Her lips curved. “Remember when your Clarity Cordial accidentally made Professor Morrison speak only in rhymes for a week?”
“That was an accident?—”
“You invented a counter-formulation in three days. From scratch. While running your shop and dealing with Morrison’s lawyers.” Avine squeezed her knee. “You solve problems. It’s what you do. This is just a bigger problem.”
“With no obvious solution.”
“Yet,” Dahlia added. “No obvious solution yet.”
Junie looked at her friends—Dahlia’s quiet certainty, Cassia’s fierce loyalty, Narla’s calm wisdom, Avine’s knowing compassion. These women who’d been her family since long before she’d known the word for what they were. Who’d held her up when her mother left, when her first shop nearly failed, when grief and fear and loneliness threatened to swallow her whole.
“What if I can’t figure it out?” The question came out barely above a whisper. “What if this is the thing that finally breaks me?”
“Then we’ll be broken with you.” Cassia’s arm tightened around her shoulders. “And then we’ll figure out how to put the pieces back in a more interesting configuration.”
“That’s not how healing works.”
“It’s how we work.” Cassia’s grin was sharp but affectionate. “I can make his week very wet if you want. The lion. Say the word. Hailstorms, flash floods, mysteriously targeted lightning?—”
“Please don’t electrocute the Coalition investigator.” But Junie was laughing now, watery and hiccupping. “The paperwork alone would be a nightmare.”
“Worth it,” Cassia declared.
Glimmer slithered down from her bookshelf perch and coiled on Junie’s lap, scales easing to a contented gold. Thesnake butted her head against Junie’s palm—comfort, affection, belonging.
“We’ll figure it out,” Avine said. “All of us. Whatever’s happening with the surge, whatever’s happening with your magic—and whatever’s happening with Leo Castellan. That’s what we do.”
Narla’s candle, which had been sitting peacefully white, flickered orange at the mention of Leo’s name.
“I hate that candle,” Junie muttered.
“The candle only speaks truth.” Narla’s smile was knowing. “Perhaps you hate what it’s telling you.”
“Perhaps I hate everything right now.”
“That’s valid.” Narla raised her wine glass. “To hating everything. And to figuring it out anyway.”
The others raised their glasses. Even Glimmer lifted her head, tongue flickering in what might have been a toast.
“To figuring it out,” Junie echoed, and drained her wine.
“Oh—my cousin Rosemary keeps texting, asking when she can visit,” Junie added, steering toward safer ground. “She’s been on a research expedition in the South Pacific for six months. I think she’s losing her mind out there.”

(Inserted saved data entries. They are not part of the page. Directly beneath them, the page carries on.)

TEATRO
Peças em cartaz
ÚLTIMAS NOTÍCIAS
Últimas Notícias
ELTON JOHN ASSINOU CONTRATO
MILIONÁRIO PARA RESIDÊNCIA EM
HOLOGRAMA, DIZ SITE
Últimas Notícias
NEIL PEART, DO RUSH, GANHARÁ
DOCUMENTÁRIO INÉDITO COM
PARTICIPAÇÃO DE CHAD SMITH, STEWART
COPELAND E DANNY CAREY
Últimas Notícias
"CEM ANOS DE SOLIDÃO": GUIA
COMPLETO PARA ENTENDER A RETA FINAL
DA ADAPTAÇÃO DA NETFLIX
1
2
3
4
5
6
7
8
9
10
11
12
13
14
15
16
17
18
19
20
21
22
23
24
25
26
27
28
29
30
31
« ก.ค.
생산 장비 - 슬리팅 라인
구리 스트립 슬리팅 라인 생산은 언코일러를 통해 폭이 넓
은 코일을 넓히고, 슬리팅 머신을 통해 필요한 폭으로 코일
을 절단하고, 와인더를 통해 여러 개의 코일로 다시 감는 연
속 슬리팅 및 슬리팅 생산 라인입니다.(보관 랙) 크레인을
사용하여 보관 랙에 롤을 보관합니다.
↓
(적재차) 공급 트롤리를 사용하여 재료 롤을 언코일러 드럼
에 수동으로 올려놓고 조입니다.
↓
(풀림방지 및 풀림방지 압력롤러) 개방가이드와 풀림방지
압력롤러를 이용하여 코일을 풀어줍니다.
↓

“Tell her Haven Shores is always accepting applications,” Cassia said. “We have an excellent surplus of chaos.”
The night wound down slowly.Dahlia left first, pressing a wrapped bundle of pastries into Junie’s hands with strict instructions to “eat feelings, not suppress them.” Cassia followed, the thunder finally fading as her mood evened, though she extracted a promise that Junie would call if she needed “weather-related intervention.”

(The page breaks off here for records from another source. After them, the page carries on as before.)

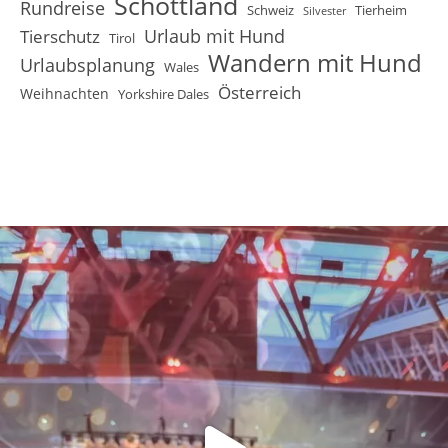
Schottland
Rundreise
Schweiz
Tierheim
Silvester
Urlaub mit Hund
Tierschutz
Tirol
Wandern mit Hund
Urlaubsplanung
Wales
Österreich
Weihnachten
Yorkshire Dales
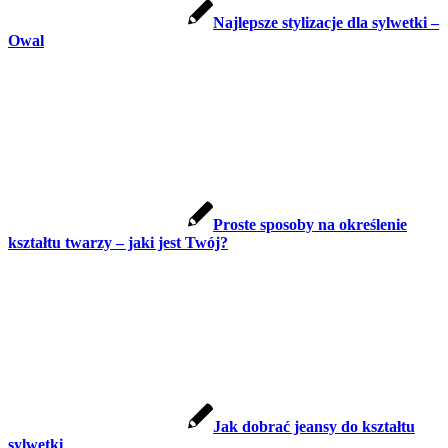
Najlepsze stylizacje dla sylwetki –
Owal
Proste sposoby na określenie
kształtu twarzy – jaki jest Twój?
Jak dobrać jeansy do kształtu
sylwetki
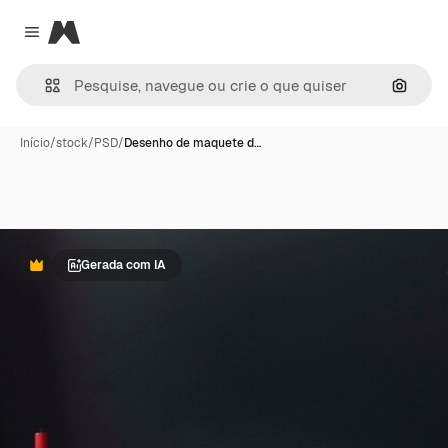
Magnific
Close menu
Pesqui
Início
/
stock
/
PSD
/
Desenho de maquete d…
Gerada com IA
Premium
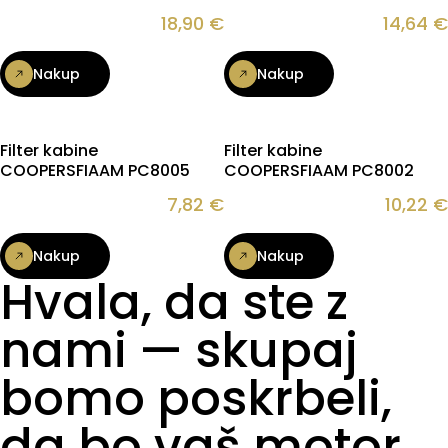
18,90
€
14,64
€
Nakup
Nakup
Filter kabine
Filter kabine
COOPERSFIAAM PC8005
COOPERSFIAAM PC8002
7,82
€
10,22
€
Nakup
Nakup
Hvala, da ste z
nami — skupaj
bomo poskrbeli,
da bo vaš motor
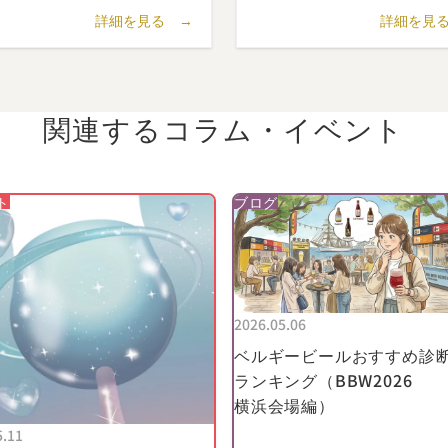
レシピを持ってプロフブロウヴェリイへ行き、ヴィカリスのビ
詳細を見る →
詳細を見
イセンスに基づいて醸造してもらいました。
ションの後も残っていたビールの木箱は、興味を持った村人や
した。 こうしてヴィンセントは、当時は永遠に失われたと思
ンベルゲンの豊かなビールの歴史を復活させたのです。 残っ
関連するコラム・
イベント
ケースの一部は、ビール協会ジトスに寄付されました。
きっかけで、ディルウィンズ一家は2006年にシントニクラー
されたジトス・ビールフェスティバルへの招待を受けました。
ト
ブログ
彼らのビールは消費者の心を掴み、ヴィカリス・トリプルが消
を受賞しました。2007年、同じフェスティバルでヴィカルダン
ヴィカリス・トリプルが2位を獲得しました。
、このビールはズヴェーヴェゲムの「ゴールデングラス」も受
。こうした評価と受賞が、この事業のきっかけとなったのです
2026.05.06
ベルギービールおすすめ診
0年3月、未来への礎となる新たな歴史が刻まれました。デンデル
ランキング（BBW2026
横浜会場編）
地に土地を購入しました。この土地を一流の醸造所へと変貌さ
年間の汗水流した努力と努力を重ね、2011年2月、新しい設備
5.11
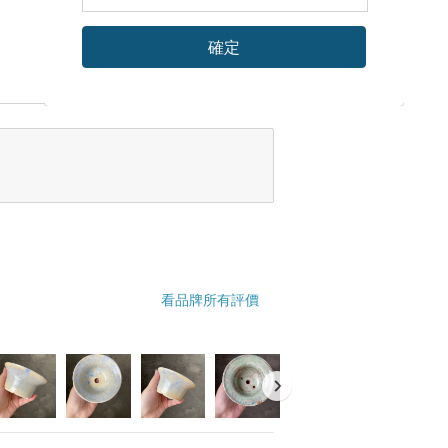
確定
看品牌所有評價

Narla paused at the door, her owl drifting on her shoulder with a soft rustle of feathers. The candlelight from inside caught the silver in her hair, making her look ancient and timeless all at once.
“For what it’s worth,” she said quietly, “his scent today—when he left your shop—was different from the dinner.”

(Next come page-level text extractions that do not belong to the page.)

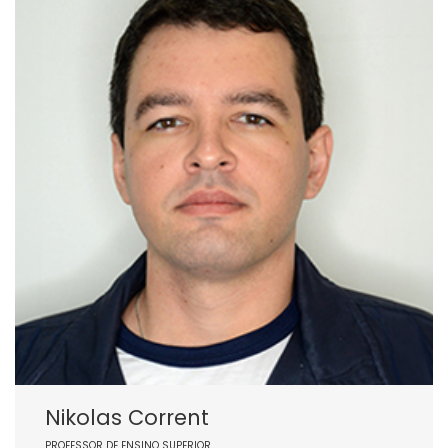
Nikolas Corrent
PROFESSOR DE ENSINO SUPERIOR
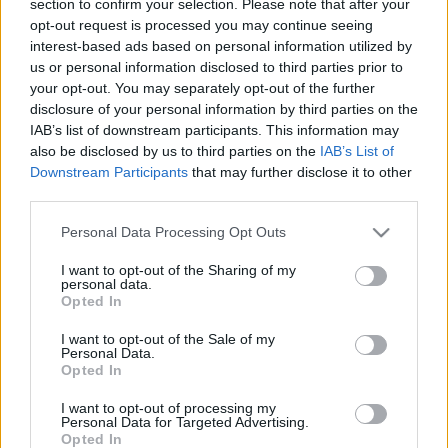
section to confirm your selection. Please note that after your
LEGFRISSEBB
opt-out request is processed you may continue seeing
interest-based ads based on personal information utilized by
Országos hírek
us or personal information disclosed to third parties prior to
Megérkezett az eső a Duna vízgyűjtőjére
your opt-out. You may separately opt-out of the further
disclosure of your personal information by third parties on the
IAB’s list of downstream participants. This information may
also be disclosed by us to third parties on the
IAB’s List of
Downstream Participants
that may further disclose it to other
Aktuális
third parties.
Paks II.: Mit jelent az 5. blokk új
mérföldköve a felülvizsgálat
Please note that this website/app uses one or more Google
Personal Data Processing Opt Outs
árnyékában?
services and may gather and store information including but
not limited to your visit or usage behaviour. You may click to
I want to opt-out of the Sharing of my
personal data.
grant or deny consent to Google and its third-party tags to
Opted In
Helyi hírek
use your data for below specified purposes in below Google
Amire többmillióan vártunk: szombattól
consent section.
I want to opt-out of the Sale of my
másodfokúra csökken a riasztás
Personal Data.
Opted In
I want to opt-out of processing my
Personal Data for Targeted Advertising.
Opted In
HIRDETÉS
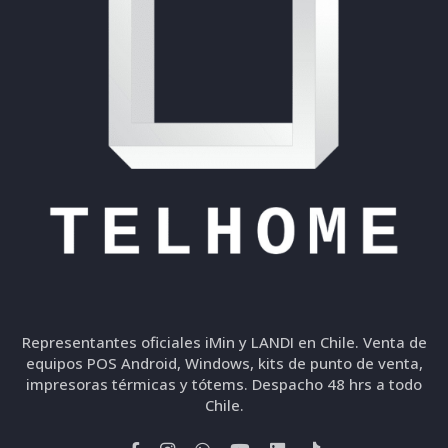
Representantes oficiales iMin y LANDI en Chile. Venta de
equipos POS Android, Windows, kits de punto de venta,
impresoras térmicas y tótems. Despacho 48 hrs a todo
Chile.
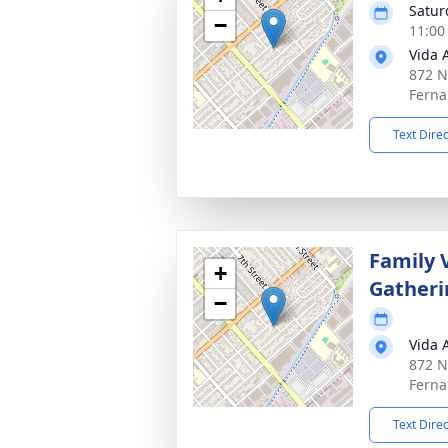
Satur
−
11:00
Vida 
872 N
Ferna
Text Dire
Family V
+
Gatheri
−
Vida 
872 N
Ferna
Text Dire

“Different how?” Junie didn’t want to ask. She asked anyway, because apparently her mouth had stopped taking orders from her brain.
She patted Junie’s arm, her touch cool and grounding. “Sleep well. Try not to overthink it.”
She left. Junie absolutely overthought it.
Avine was the last to go, lingering to help tidy the wine glasses and pastry crumbs. They worked in comfortable silence for a few minutes, the kind of quiet that could only exist between people who’d known each other long enough to not need words.